EXTRAIT DU DOCUMENT:
Les pièces du dossier

Au moment de l'épuration, Louis-Ferdinand Céline, réfugié au Danemark, fut arrêté par les autorités danoises sur ordre de la justice française, qui le poursuivait pour « haute trahison ». Tandis que Céline, depuis sa prison, clamait son innocence, une lutte sans merci a opposé, de 1945 à 1951, ses avocats à l'ambassadeur de France à Copenhague, Guy Girard de Charbonnière, qui rêvait de donner des gages au pouvoir gaulliste. Le gouvernement danois n'a finalement pas extradé Louis-Ferdinand Céline, le sauvant ainsi d'une mort certaine.

Pour mieux comprendre les dessous de cette affaire, on dispose aujourd'hui de toutes les pièces du dossier qui dormait aux archives du ministère des Affaires étrangères. Lettres diplomatiques, télégrammes, correspondance privée, coupures de presse, tous ces documents sont présentés, pour la première fois et par dérogation spéciale, par David Alliot (qui a déjà consacré trois ouvrages à l'écrivain) dans «l'Affaire Louis-Ferdinand Céline». Il replace ladite « affaire » dans son contexte et attire notre attention sur l'intérêt des pièces publiées, ainsi que sur l'enjeu des parties en présence.

Editions Horay, 182 p., 20 euros.

Mémoires, suite

Né au Nigeria en 1934, prix Nobel de littérature en 1986, actuellement installé aux Etats-Unis, Wole Soyinka donne, avec «Il te faut partir à l'aube», une suite à ses deux premiers volumes de Mémoires (« Aké, les années d'enfance » et « Ibadan, les années pagaille »).

Plus que des doutes sur certains de ses choix esthétiques et l'impact de ses pièces de théâtre ou de sa poésie, Soyinka réfléchit sur la place et le rôle de l'intellectuel dans un environnement politique dégradé. Référence bien sûr au règne du général Sani Abacha, qui terrorisa le Nigeria, de 1993 à sa mort en 1998. Un livre dense – où le dramaturge présente aussi les pièces théâtrales d'avant-garde qui défièrent la censure et la tradition – qui est la chronique intime d'une vie publique passionnante.

Editions Actes Sud, 650 p., 28 euros.

Un Apache nommé Geronimo

Une biographie inédite de «Geronimo» directement en Folio : c'est le cadeau d' Olivier Delavault, le spécialiste du monde indien (à l'origine de la collection « Nuage rouge » aux éditions du Rocher, avant « Terres étrangères »).

LIGNES DE DONNÉES:
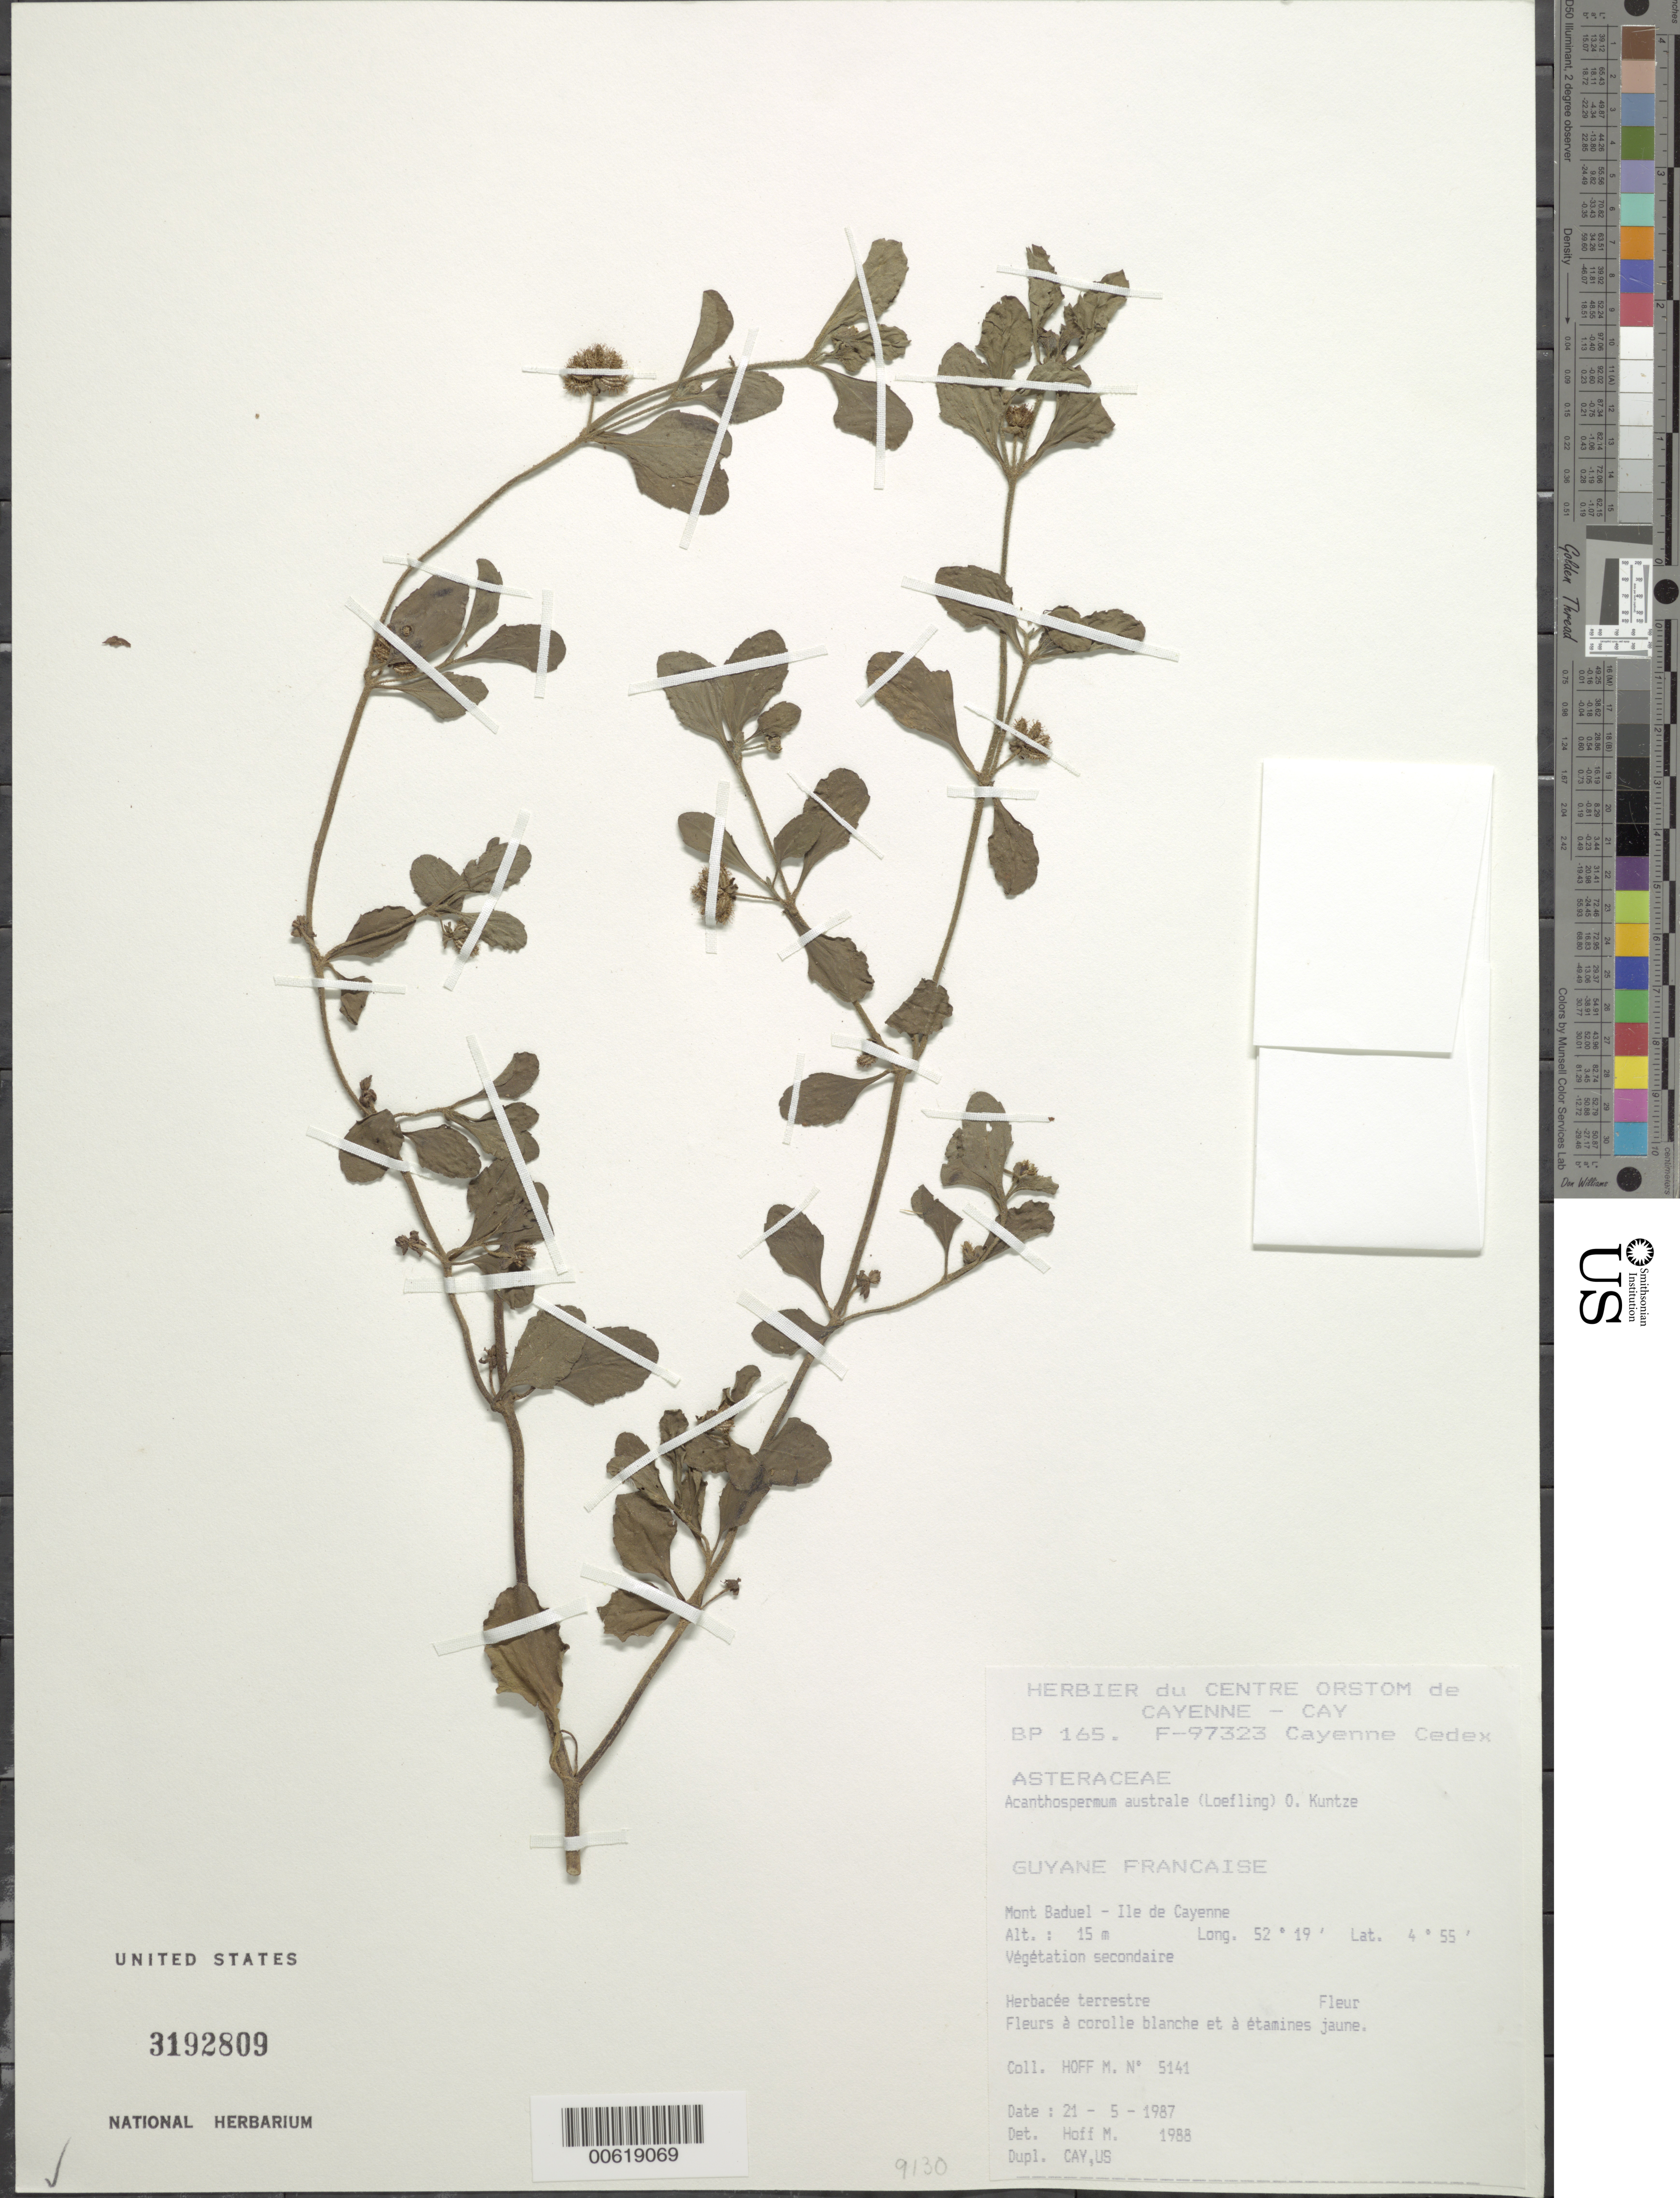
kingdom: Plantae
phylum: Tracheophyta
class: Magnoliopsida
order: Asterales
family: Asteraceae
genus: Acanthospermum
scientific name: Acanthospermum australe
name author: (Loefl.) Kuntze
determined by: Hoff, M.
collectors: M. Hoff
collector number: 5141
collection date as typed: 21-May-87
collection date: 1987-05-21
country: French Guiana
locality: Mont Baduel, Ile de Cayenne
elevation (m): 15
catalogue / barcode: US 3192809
==
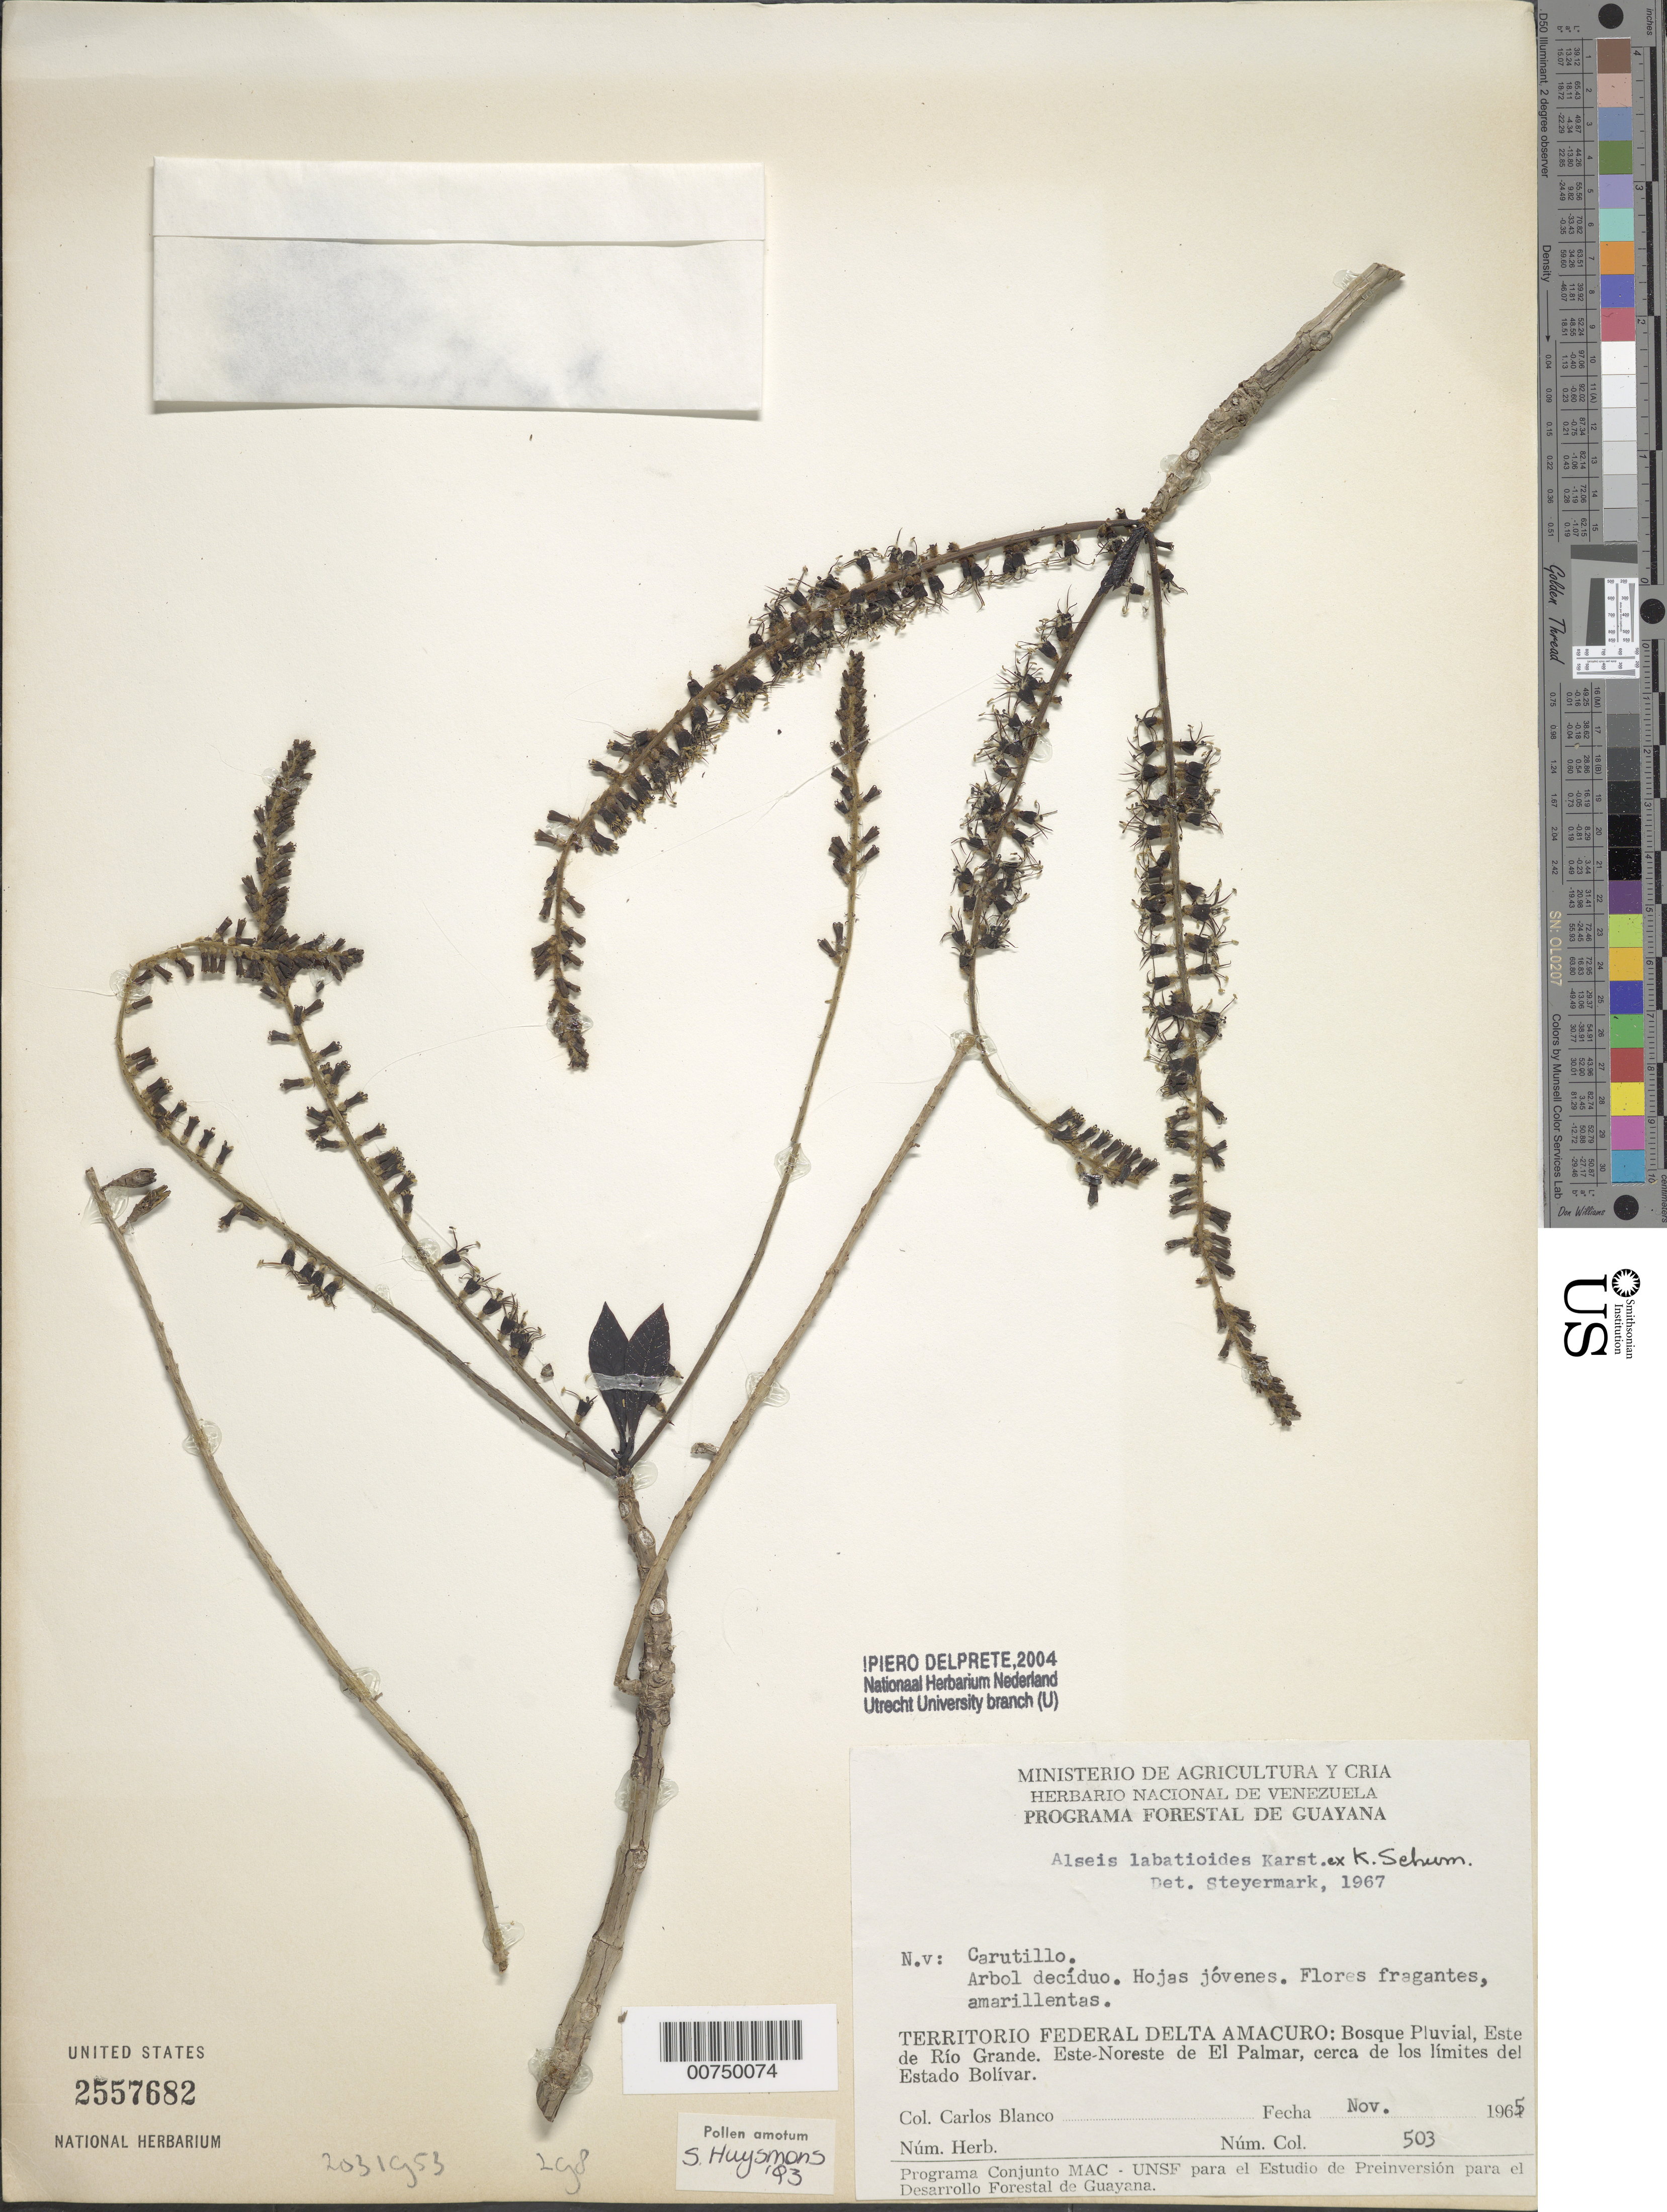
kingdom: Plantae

OBJECTIF ÉNONCÉ: D'après l'extrait, en quelle année Wole Soyinka a-t-il obtenu le prix Nobel de littérature ? Les items ne présentent aucun lien avec l'extrait.

RÉPONSE ATTENDUE: En 1986.